坐在女人旁边的,是一个头发花白、满脸皱纹的老人,约莫六十多岁,穿着一件洗得发白的中山装,中山装的袖口和领口都有些磨损,却依旧干净整洁。他的手里叼着一支旱烟,烟杆是黑色的,已经有些年头了,烟雾缭绕中,他的眼神浑浊,却透着一股沧桑和睿智,仿佛看透了世间的一切。他时不时咳嗽两声,声音沙哑而低沉,却带着一种莫名的威严,让人不敢轻视。他的面前,放着一个破旧的罗盘,罗盘的盘面已经有些磨损,指针却在微微转动着,速度很慢,指向厂房的某个角落,透着一股诡异的气息,显然,这个老人,不简单。
而坐在长桌最右边的,是一个穿着休闲装的年轻男人,看起来和我年纪相仿,二十四五岁的样子,********,镜片很厚,遮住了他的一部分眼神,却依旧能看出他眼神灵动,透着一股机灵劲儿。他的面容清秀,皮肤白皙,穿着一件灰色的卫衣和一条黑色的运动裤,显得格外休闲,和现场严肃、诡异的氛围,有些格格不入。他的手里拿着一台笔记本电脑,手指在键盘上快速敲击着,速度快得惊人,屏幕上显示着一些复杂的代码和诡异的图案,那些代码杂乱无章,却又透着一股规整,那些图案则格外诡异,像是某种阴邪的图腾,让人看不懂。
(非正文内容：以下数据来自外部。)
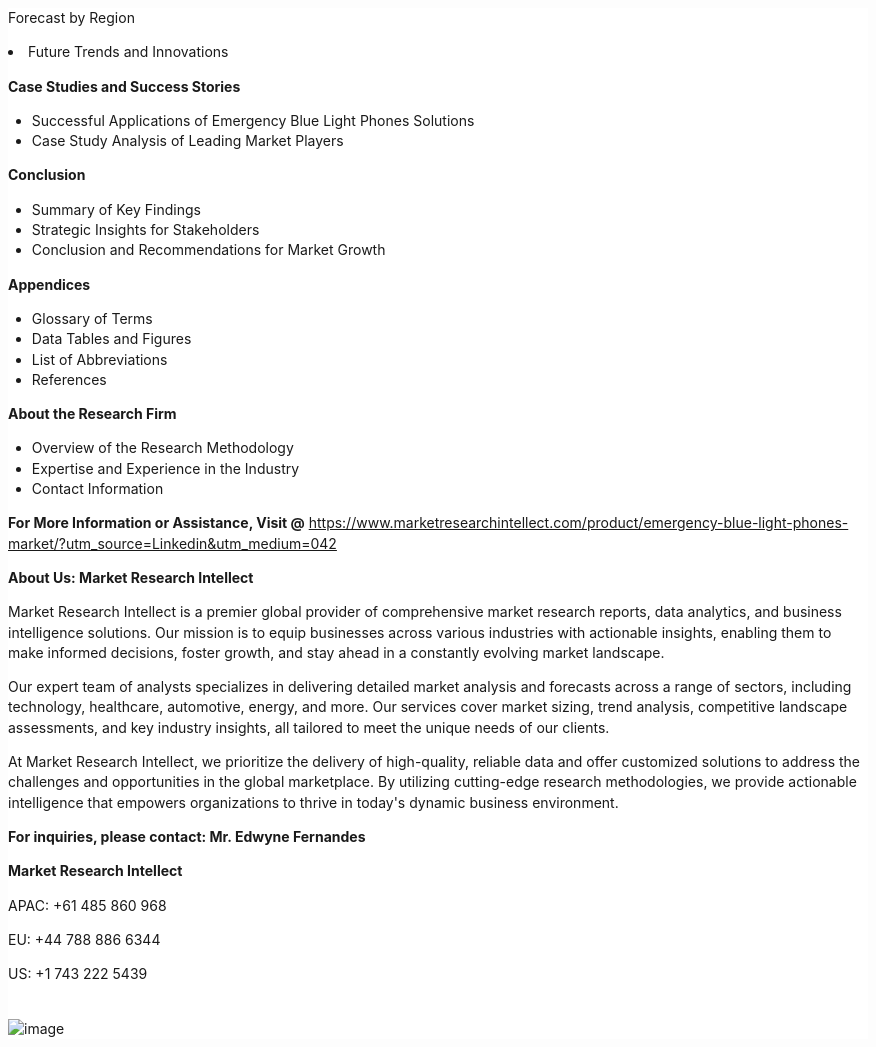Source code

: Forecast by Region</li><li>Future Trends and Innovations</li></ul><p><strong>Case Studies and Success Stories</strong></p><ul><li>Successful Applications of Emergency Blue Light Phones Solutions</li><li>Case Study Analysis of Leading Market Players</li></ul><p><strong>Conclusion</strong></p><ul><li>Summary of Key Findings</li><li>Strategic Insights for Stakeholders</li><li>Conclusion and Recommendations for Market Growth</li></ul><p><strong>Appendices</strong></p><ul><li>Glossary of Terms</li><li>Data Tables and Figures</li><li>List of Abbreviations</li><li>References</li></ul><p><strong>About the Research Firm</strong></p><ul><li>Overview of the Research Methodology</li><li>Expertise and Experience in the Industry</li><li>Contact Information</li></ul></div><div class="article-main__content" data-test-id="publishing-text-block"><p><span class="font-[700]"><strong>For More Information or Assistance, Visit @</strong>&nbsp;<a href="https://www.marketresearchintellect.com/product/emergency-blue-light-phones-market/?utm_source=Linkedin&utm_medium=042">https://www.marketresearchintellect.com/product/emergency-blue-light-phones-market/?utm_source=Linkedin&utm_medium=042</a></span></p><p><strong>About Us: Market Research Intellect</strong></p><p>Market Research Intellect is a premier global provider of comprehensive market research reports, data analytics, and business intelligence solutions. Our mission is to equip businesses across various industries with actionable insights, enabling them to make informed decisions, foster growth, and stay ahead in a constantly evolving market landscape.</p><p>Our expert team of analysts specializes in delivering detailed market analysis and forecasts across a range of sectors, including technology, healthcare, automotive, energy, and more. Our services cover market sizing, trend analysis, competitive landscape assessments, and key industry insights, all tailored to meet the unique needs of our clients.</p><p>At Market Research Intellect, we prioritize the delivery of high-quality, reliable data and offer customized solutions to address the challenges and opportunities in the global marketplace. By utilizing cutting-edge research methodologies, we provide actionable intelligence that empowers organizations to thrive in today's dynamic business environment.</p><p><strong>For inquiries, please contact: Mr. Edwyne Fernandes</strong></p><p><strong>Market Research Intellect</strong></p><p>APAC: +61 485 860 968</p><p>EU: +44 788 886 6344</p><p>US: +1 743 222 5439</p></div><div class="article-main__content" data-test-id="publishing-text-block">&nbsp;</div>
![image](https://github.com/user-attachments/assets/a0f2510a-2367-4496-b226-cb57029a3770)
他抬起头,对我笑了笑,眼神里带着一丝好奇,还有一丝善意,瞬间打破了现场沉闷、诡异的氛围,让我紧绷的神经,稍微放松了一些。
“陈默,编号073,刑侦队,犯罪心理学专业,辅修痕迹鉴定,毕业于江城大学,在校期间,曾多次协助警方破获疑难案件,入职市刑侦队三个月,经手三起‘无法归档’的诡异案件,对案件细节敏感度极高,善于通过心理分析还原现场,”中间那个穿黑色作战服的男人,率先开口,声音依旧低沉沙哑,却比电话里多了一丝温度,不再像刚才那样冰冷刺骨。他放下手中的短刃,短刃落在桌上,发出“当”的一声轻响,在寂静的厂房里,显得格外清晰。他的目光紧紧盯着我,眼神锐利,仿佛能看穿我内心的所有想法,“我是小刀,741局行动组队长,负责带队处理各类超自然诡异案件,清除阴邪之物,守护人间安宁。”
小刀?741局?我愣了一下,脸上露出了疑惑的神色,下意识地开口问道:“741局?我从来没有听说过这个单位,而且,全国范围内,根本没有这个局的备案,它……它到底是什么地方?你们到底是谁?”我的声音带着一丝试探,还有一丝不易察觉的恐惧,毕竟,这个地方太过诡异,这些人的身份也太过神秘,让我不得不警惕。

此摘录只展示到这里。